All this drive in the 3D field will increase the number of virtual environments and virtual reality systems. These systems will need to be populated by avatars. These avatars will need to be driven by some sort of input devices. It is hoped by the author that this drive will reduce the prices of low-end motion capture equipment to an acceptable level for the home computer consumer.

1.4 Inverse kinematics, redundancy and constraints

Articulated figure animation, animation of an avatar in virtual environments and animation of an avatar in computer games all require an articulated figure to be animated, preferably in real-time, and preferably using low cost equipment. To animate articulated figures, two main methods can be used: dynamics and kinematics. We investigate the use of kinematics, and more precisely, inverse kinematics to animate an articulated figure. We also limit the number of motion capture devices used to only four electromagnetic trackers so as to keep the price of the system as low as possible. As such, redundancy in the articulated figure tends to be rather large. We discuss various methods for reducing such redundancy by applying constraints to the system. Finally, we implement a system to animate an articulated human upper body in real-time using only four motion capture trackers.

1.5 Organisation

  • In the next chapter, we will provide an overview of the various fields covered in this project. These include the various types of articulated figure animation, articulated figure notations, the different types of motion capture equipment available, kinematics and dynamics, and related terms.
  • In chapter three we describe an early prototype implementation to identify real-time issues for the motion capture equipment and issues of redundancy in the inverse kinematics system.
  • Chapter four describes our proposed design for reducing redundancy in various kinematics systems, and specifically for the human upper body.
  • In chapter five we discuss our implementation of the designs from chapter four.
  • In chapter six we discuss the results of this implementation.
  • Finally in chapter seven we discuss the contributions and conclusions of our work as well as some of the pitfalls uncovered during this project and ways to address them.

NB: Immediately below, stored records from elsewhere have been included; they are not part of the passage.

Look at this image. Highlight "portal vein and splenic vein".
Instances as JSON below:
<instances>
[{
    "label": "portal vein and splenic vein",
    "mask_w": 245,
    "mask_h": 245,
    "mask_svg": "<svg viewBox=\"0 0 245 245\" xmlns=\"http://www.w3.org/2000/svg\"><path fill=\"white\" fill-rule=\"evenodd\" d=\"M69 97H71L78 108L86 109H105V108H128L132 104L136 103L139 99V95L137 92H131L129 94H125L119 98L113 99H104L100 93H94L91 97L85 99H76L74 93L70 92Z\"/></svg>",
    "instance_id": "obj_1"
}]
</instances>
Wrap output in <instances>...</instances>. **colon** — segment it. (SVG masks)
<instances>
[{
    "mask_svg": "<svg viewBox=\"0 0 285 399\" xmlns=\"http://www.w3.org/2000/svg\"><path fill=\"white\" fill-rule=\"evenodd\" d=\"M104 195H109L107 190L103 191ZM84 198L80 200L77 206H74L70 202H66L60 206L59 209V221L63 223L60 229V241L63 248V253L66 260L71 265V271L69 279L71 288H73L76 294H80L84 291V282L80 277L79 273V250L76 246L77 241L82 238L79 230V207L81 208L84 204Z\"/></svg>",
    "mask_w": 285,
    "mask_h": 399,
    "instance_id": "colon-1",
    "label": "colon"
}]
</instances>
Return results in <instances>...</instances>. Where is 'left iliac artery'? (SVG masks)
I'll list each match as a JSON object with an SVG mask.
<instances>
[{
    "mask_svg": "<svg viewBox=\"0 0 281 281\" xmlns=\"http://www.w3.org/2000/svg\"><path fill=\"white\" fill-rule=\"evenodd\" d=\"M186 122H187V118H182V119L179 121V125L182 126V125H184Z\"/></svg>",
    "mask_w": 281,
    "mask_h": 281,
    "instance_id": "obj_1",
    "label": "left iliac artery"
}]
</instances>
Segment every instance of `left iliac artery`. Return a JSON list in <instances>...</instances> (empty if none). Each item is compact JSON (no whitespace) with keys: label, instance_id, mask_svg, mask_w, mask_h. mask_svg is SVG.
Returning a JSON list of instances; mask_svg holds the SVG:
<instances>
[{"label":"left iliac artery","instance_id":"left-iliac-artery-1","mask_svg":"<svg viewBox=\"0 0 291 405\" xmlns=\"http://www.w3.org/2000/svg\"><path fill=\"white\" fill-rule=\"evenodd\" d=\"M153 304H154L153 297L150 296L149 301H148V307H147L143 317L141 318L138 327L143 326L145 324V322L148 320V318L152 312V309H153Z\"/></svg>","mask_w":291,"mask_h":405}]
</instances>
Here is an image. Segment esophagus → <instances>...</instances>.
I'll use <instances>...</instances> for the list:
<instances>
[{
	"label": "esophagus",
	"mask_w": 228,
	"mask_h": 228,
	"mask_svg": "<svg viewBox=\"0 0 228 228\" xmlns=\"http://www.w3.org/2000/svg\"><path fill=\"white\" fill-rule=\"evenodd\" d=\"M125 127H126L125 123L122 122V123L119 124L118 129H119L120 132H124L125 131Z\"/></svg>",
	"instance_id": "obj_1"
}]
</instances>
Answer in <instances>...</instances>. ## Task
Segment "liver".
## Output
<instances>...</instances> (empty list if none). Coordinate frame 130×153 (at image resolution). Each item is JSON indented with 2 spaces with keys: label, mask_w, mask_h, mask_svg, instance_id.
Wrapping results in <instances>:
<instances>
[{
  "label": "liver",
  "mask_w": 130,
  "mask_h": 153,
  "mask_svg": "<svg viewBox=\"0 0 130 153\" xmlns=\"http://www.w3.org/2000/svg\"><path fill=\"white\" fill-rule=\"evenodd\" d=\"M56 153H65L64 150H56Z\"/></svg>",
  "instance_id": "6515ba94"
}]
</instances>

Chapter 2. Approaches to figure animation

In the seventies, much effort was put into programming computers to produce realistic images [Badler, 1987]. Since then, computers have been used to create realistic animations. These animations range from scientific visualisation of simulations to full motion films for the entertainment and advertising industry [Watt and Watt, 1992]. Computers were first used to replace the traditional two dimensional (2D) animation methods, but the computers also allowed for a fast and cheap way to create 3D animations. Currently, computer graphics imagery (CGI) is used in most animation studios, be it for the creation of traditional cartoon animation (like Disney Studios) or in 3D special effects for the latest Hollywood blockbuster motion picture. However, animation in 3D of articulated figures has been avoided by most of the CGI studios due to the difficulty of achieving an animation that is realistic.

2.1 Types of 3D animation

There are various approaches for doing 3D animation, all of which are applicable to the animation of characters. As such, we need to decide on a suitable animation system for our requirements. The most common ones are the key frame systems, the parametric systems, and the scripting systems.

2.1.1 Key Frame systems

The most popular approach to 3D animation is the three dimensional key frame system. It is based on the traditional key frame approach used in 2D animation. In the traditional 2D animation key frame approach, the chief animator specifies certain animation key frames (hence the name), and then his subordinates create the in-between frames. In the 3D key frame animation system, position and orientation of bodies are specified by the animator for certain key frames only. The system then evaluates and interpolates the in-between frames [Watt, 1989].

As an example, consider figure 2.1. In this figure, the position for a certain number of key frames are given at certain points in time, and the position for the in-between key frames are then calculated using splines.